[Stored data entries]
Start of Block

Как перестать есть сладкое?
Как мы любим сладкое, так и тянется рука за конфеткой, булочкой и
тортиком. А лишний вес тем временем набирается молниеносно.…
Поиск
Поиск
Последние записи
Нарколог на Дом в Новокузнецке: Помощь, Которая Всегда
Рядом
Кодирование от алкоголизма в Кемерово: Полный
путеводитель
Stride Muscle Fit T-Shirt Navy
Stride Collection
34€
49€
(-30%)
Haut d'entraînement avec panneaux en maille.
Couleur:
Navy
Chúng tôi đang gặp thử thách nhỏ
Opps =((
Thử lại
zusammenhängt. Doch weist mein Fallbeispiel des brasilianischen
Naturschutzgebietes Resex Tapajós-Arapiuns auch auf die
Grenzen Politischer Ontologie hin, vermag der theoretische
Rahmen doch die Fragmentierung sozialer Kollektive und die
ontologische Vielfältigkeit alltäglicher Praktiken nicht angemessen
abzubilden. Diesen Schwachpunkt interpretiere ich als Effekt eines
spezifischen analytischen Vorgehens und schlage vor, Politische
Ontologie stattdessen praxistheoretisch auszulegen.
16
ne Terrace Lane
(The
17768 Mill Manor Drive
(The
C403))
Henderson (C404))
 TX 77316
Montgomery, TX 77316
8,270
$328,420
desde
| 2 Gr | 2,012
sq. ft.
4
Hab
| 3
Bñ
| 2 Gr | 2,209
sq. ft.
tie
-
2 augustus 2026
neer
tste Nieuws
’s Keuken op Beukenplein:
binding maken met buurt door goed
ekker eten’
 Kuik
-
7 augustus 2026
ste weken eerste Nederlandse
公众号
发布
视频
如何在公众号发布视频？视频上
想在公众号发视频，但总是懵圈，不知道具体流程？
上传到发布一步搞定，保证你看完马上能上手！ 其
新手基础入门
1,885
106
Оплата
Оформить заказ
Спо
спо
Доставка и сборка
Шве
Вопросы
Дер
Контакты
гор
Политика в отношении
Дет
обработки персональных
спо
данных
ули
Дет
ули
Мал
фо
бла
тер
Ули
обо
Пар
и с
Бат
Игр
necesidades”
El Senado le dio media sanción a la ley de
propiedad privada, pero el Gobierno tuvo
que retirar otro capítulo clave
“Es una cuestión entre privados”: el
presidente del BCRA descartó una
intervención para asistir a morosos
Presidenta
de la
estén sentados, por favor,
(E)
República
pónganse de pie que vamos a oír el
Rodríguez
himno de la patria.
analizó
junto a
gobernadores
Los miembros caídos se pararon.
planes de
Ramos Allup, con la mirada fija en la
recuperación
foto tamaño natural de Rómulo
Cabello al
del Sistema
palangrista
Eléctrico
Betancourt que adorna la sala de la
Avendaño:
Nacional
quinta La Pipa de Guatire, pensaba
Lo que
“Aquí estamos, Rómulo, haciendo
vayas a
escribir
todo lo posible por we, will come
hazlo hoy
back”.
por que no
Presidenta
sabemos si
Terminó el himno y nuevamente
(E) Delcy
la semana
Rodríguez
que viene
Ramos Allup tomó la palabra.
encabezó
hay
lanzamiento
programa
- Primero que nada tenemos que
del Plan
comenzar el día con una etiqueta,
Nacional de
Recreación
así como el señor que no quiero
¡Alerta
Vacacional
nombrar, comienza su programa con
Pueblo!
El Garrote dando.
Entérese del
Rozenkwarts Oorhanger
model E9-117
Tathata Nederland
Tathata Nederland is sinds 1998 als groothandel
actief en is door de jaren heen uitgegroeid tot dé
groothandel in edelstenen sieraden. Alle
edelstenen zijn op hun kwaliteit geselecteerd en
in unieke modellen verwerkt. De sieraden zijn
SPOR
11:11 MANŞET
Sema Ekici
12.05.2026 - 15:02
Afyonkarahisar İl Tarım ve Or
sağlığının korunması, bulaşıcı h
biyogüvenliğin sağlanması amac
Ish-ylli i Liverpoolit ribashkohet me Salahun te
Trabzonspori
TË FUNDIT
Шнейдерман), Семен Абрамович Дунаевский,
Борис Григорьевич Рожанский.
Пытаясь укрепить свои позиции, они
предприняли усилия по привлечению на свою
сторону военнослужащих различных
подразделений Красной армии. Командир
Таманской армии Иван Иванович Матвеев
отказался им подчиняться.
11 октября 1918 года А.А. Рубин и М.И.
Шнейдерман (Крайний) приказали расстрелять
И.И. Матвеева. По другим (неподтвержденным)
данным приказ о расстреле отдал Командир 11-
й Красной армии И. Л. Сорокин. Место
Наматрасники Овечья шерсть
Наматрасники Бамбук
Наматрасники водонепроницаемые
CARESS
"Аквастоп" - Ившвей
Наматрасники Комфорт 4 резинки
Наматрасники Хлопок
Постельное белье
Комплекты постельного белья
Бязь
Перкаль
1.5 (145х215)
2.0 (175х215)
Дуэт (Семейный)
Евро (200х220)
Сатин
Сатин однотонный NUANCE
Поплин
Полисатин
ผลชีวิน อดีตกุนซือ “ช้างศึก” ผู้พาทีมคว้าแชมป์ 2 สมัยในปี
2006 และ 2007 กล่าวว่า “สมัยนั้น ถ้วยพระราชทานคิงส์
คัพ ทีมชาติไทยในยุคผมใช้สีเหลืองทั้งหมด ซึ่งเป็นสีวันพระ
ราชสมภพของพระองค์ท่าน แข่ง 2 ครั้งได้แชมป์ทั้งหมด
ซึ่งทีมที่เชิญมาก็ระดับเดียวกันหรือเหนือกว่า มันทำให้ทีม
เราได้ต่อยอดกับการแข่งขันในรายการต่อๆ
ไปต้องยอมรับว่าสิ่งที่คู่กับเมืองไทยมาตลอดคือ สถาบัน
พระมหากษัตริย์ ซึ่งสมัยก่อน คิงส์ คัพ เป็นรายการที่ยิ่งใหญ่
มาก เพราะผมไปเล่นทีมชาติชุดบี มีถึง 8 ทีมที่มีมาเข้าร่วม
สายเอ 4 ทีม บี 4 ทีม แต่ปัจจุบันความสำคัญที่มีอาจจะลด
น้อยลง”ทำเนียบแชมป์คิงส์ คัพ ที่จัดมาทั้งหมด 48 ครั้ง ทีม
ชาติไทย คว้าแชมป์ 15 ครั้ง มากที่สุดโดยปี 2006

End of Block

**PROBLEM**
Transcribe each line above exactly; skip none.

**ANSWER TO THE EXERCISE**
Как перестать есть сладкое?
Как мы любим сладкое, так и тянется рука за конфеткой, булочкой и
тортиком. А лишний вес тем временем набирается молниеносно.…
Поиск
Поиск
Последние записи
Нарколог на Дом в Новокузнецке: Помощь, Которая Всегда
Рядом
Кодирование от алкоголизма в Кемерово: Полный
путеводитель
Stride Muscle Fit T-Shirt Navy
Stride Collection
34€
49€
(-30%)
Haut d'entraînement avec panneaux en maille.
Couleur:
Navy
Chúng tôi đang gặp thử thách nhỏ
Opps =((
Thử lại
zusammenhängt. Doch weist mein Fallbeispiel des brasilianischen
Naturschutzgebietes Resex Tapajós-Arapiuns auch auf die
Grenzen Politischer Ontologie hin, vermag der theoretische
Rahmen doch die Fragmentierung sozialer Kollektive und die
ontologische Vielfältigkeit alltäglicher Praktiken nicht angemessen
abzubilden. Diesen Schwachpunkt interpretiere ich als Effekt eines
spezifischen analytischen Vorgehens und schlage vor, Politische
Ontologie stattdessen praxistheoretisch auszulegen.
16
ne Terrace Lane
(The
17768 Mill Manor Drive
(The
C403))
Henderson (C404))
 TX 77316
Montgomery, TX 77316
8,270
$328,420
desde
| 2 Gr | 2,012
sq. ft.
4
Hab
| 3
Bñ
| 2 Gr | 2,209
sq. ft.
tie
-
2 augustus 2026
neer
tste Nieuws
’s Keuken op Beukenplein:
binding maken met buurt door goed
ekker eten’
 Kuik
-
7 augustus 2026
ste weken eerste Nederlandse
公众号
发布
视频
如何在公众号发布视频？视频上
想在公众号发视频，但总是懵圈，不知道具体流程？
上传到发布一步搞定，保证你看完马上能上手！ 其
新手基础入门
1,885
106
Оплата
Оформить заказ
Спо
спо
Доставка и сборка
Шве
Вопросы
Дер
Контакты
гор
Политика в отношении
Дет
обработки персональных
спо
данных
ули
Дет
ули
Мал
фо
бла
тер
Ули
обо
Пар
и с
Бат
Игр
necesidades”
El Senado le dio media sanción a la ley de
propiedad privada, pero el Gobierno tuvo
que retirar otro capítulo clave
“Es una cuestión entre privados”: el
presidente del BCRA descartó una
intervención para asistir a morosos
Presidenta
de la
estén sentados, por favor,
(E)
República
pónganse de pie que vamos a oír el
Rodríguez
himno de la patria.
analizó
junto a
gobernadores
Los miembros caídos se pararon.
planes de
Ramos Allup, con la mirada fija en la
recuperación
foto tamaño natural de Rómulo
Cabello al
del Sistema
palangrista
Eléctrico
Betancourt que adorna la sala de la
Avendaño:
Nacional
quinta La Pipa de Guatire, pensaba
Lo que
“Aquí estamos, Rómulo, haciendo
vayas a
escribir
todo lo posible por we, will come
hazlo hoy
back”.
por que no
Presidenta
sabemos si
Terminó el himno y nuevamente
(E) Delcy
la semana
Rodríguez
que viene
Ramos Allup tomó la palabra.
encabezó
hay
lanzamiento
programa
- Primero que nada tenemos que
del Plan
comenzar el día con una etiqueta,
Nacional de
Recreación
así como el señor que no quiero
¡Alerta
Vacacional
nombrar, comienza su programa con
Pueblo!
El Garrote dando.
Entérese del
Rozenkwarts Oorhanger
model E9-117
Tathata Nederland
Tathata Nederland is sinds 1998 als groothandel
actief en is door de jaren heen uitgegroeid tot dé
groothandel in edelstenen sieraden. Alle
edelstenen zijn op hun kwaliteit geselecteerd en
in unieke modellen verwerkt. De sieraden zijn
SPOR
11:11 MANŞET
Sema Ekici
12.05.2026 - 15:02
Afyonkarahisar İl Tarım ve Or
sağlığının korunması, bulaşıcı h
biyogüvenliğin sağlanması amac
Ish-ylli i Liverpoolit ribashkohet me Salahun te
Trabzonspori
TË FUNDIT
Шнейдерман), Семен Абрамович Дунаевский,
Борис Григорьевич Рожанский.
Пытаясь укрепить свои позиции, они
предприняли усилия по привлечению на свою
сторону военнослужащих различных
подразделений Красной армии. Командир
Таманской армии Иван Иванович Матвеев
отказался им подчиняться.
11 октября 1918 года А.А. Рубин и М.И.
Шнейдерман (Крайний) приказали расстрелять
И.И. Матвеева. По другим (неподтвержденным)
данным приказ о расстреле отдал Командир 11-
й Красной армии И. Л. Сорокин. Место
Наматрасники Овечья шерсть
Наматрасники Бамбук
Наматрасники водонепроницаемые
CARESS
"Аквастоп" - Ившвей
Наматрасники Комфорт 4 резинки
Наматрасники Хлопок
Постельное белье
Комплекты постельного белья
Бязь
Перкаль
1.5 (145х215)
2.0 (175х215)
Дуэт (Семейный)
Евро (200х220)
Сатин
Сатин однотонный NUANCE
Поплин
Полисатин
ผลชีวิน อดีตกุนซือ “ช้างศึก” ผู้พาทีมคว้าแชมป์ 2 สมัยในปี
2006 และ 2007 กล่าวว่า “สมัยนั้น ถ้วยพระราชทานคิงส์
คัพ ทีมชาติไทยในยุคผมใช้สีเหลืองทั้งหมด ซึ่งเป็นสีวันพระ
ราชสมภพของพระองค์ท่าน แข่ง 2 ครั้งได้แชมป์ทั้งหมด
ซึ่งทีมที่เชิญมาก็ระดับเดียวกันหรือเหนือกว่า มันทำให้ทีม
เราได้ต่อยอดกับการแข่งขันในรายการต่อๆ
ไปต้องยอมรับว่าสิ่งที่คู่กับเมืองไทยมาตลอดคือ สถาบัน
พระมหากษัตริย์ ซึ่งสมัยก่อน คิงส์ คัพ เป็นรายการที่ยิ่งใหญ่
มาก เพราะผมไปเล่นทีมชาติชุดบี มีถึง 8 ทีมที่มีมาเข้าร่วม
สายเอ 4 ทีม บี 4 ทีม แต่ปัจจุบันความสำคัญที่มีอาจจะลด
น้อยลง”ทำเนียบแชมป์คิงส์ คัพ ที่จัดมาทั้งหมด 48 ครั้ง ทีม
ชาติไทย คว้าแชมป์ 15 ครั้ง มากที่สุดโดยปี 2006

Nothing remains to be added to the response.